According to the latest official figures, the number of deaths in Belgium as a result of the coronavirus pandemic stood at 2,523 on Thursday, with Flanders accounting for nearly half (1,178) of deaths, followed by Wallonia (943) and Brussels (402).
"We set up the [truck] yesterday in the parking lot of the Robertmont funeral centre and today two slots have already been filled," Nathalie Drion, Administrative Director of Liège's Department of Citizen Affairs said on the phone.
The director of Robermont, a public funeral and cremation site, said that the situation there remained "so far under control but" told Le Soir that staff were now beginning work at 6:00 AM and that they were doing 23 cremations a day, up from an average of 18.
In Brussels, the municipality of Auderghem has taken over the cold-storage rooms of the Adep sports centre's kitchens for the storage of bodies, Le Soir reports.

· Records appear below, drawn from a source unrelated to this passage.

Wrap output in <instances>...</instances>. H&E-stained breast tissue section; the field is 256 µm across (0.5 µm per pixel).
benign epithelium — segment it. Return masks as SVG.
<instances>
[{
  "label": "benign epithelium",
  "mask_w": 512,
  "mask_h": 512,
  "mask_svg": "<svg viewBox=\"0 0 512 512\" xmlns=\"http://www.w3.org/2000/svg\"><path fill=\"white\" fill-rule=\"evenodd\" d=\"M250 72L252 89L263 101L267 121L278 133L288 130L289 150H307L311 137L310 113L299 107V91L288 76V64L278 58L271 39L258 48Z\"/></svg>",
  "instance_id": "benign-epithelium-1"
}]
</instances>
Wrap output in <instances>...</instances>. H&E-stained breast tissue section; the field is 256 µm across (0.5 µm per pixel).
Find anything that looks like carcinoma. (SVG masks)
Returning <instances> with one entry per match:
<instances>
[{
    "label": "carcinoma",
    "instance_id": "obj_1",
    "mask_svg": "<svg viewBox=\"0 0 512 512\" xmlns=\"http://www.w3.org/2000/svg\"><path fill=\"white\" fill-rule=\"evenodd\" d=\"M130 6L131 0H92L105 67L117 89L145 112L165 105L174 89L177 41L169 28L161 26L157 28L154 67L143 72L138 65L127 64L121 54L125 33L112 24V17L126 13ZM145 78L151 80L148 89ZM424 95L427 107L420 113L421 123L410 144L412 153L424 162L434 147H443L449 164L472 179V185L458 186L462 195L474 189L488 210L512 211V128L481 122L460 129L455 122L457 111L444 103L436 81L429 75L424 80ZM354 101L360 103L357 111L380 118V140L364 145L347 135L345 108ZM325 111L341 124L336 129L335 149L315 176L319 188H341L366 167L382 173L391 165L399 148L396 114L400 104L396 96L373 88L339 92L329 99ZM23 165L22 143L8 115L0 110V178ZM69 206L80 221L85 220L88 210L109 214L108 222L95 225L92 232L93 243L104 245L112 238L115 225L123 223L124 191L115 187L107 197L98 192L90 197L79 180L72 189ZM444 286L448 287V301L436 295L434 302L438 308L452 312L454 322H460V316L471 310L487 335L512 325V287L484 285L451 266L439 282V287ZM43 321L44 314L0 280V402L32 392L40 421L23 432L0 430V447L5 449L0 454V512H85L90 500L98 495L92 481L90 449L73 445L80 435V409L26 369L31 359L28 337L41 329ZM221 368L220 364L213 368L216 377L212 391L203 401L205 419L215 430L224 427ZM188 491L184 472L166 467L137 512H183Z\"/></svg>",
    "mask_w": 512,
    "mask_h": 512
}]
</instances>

Municipal Mayor Didier Gousin said the communal morgue had reached its total capacity and that funeral homes were not able to assist local authorities either.
The makeshift morgue has a capacity to store up to 20 bodies, with two bodies already placed there for storage.
Amid the pandemic, the morgue in the neighbouring municipality of Watermael-Boitsfort has also reached maximum capacity.
The capital region's inter-municipal crematorium in Uccle said that they were "slowly nearing full capacity," even as they said they had doubled their storage capacities.
With a daily death count lingering consistently in the mid-hundreds, Belgium has one of the highest death tolls per 1 million inhabitants in the world, only behind Spain and Italy and the microstates of Andorra and San Marino.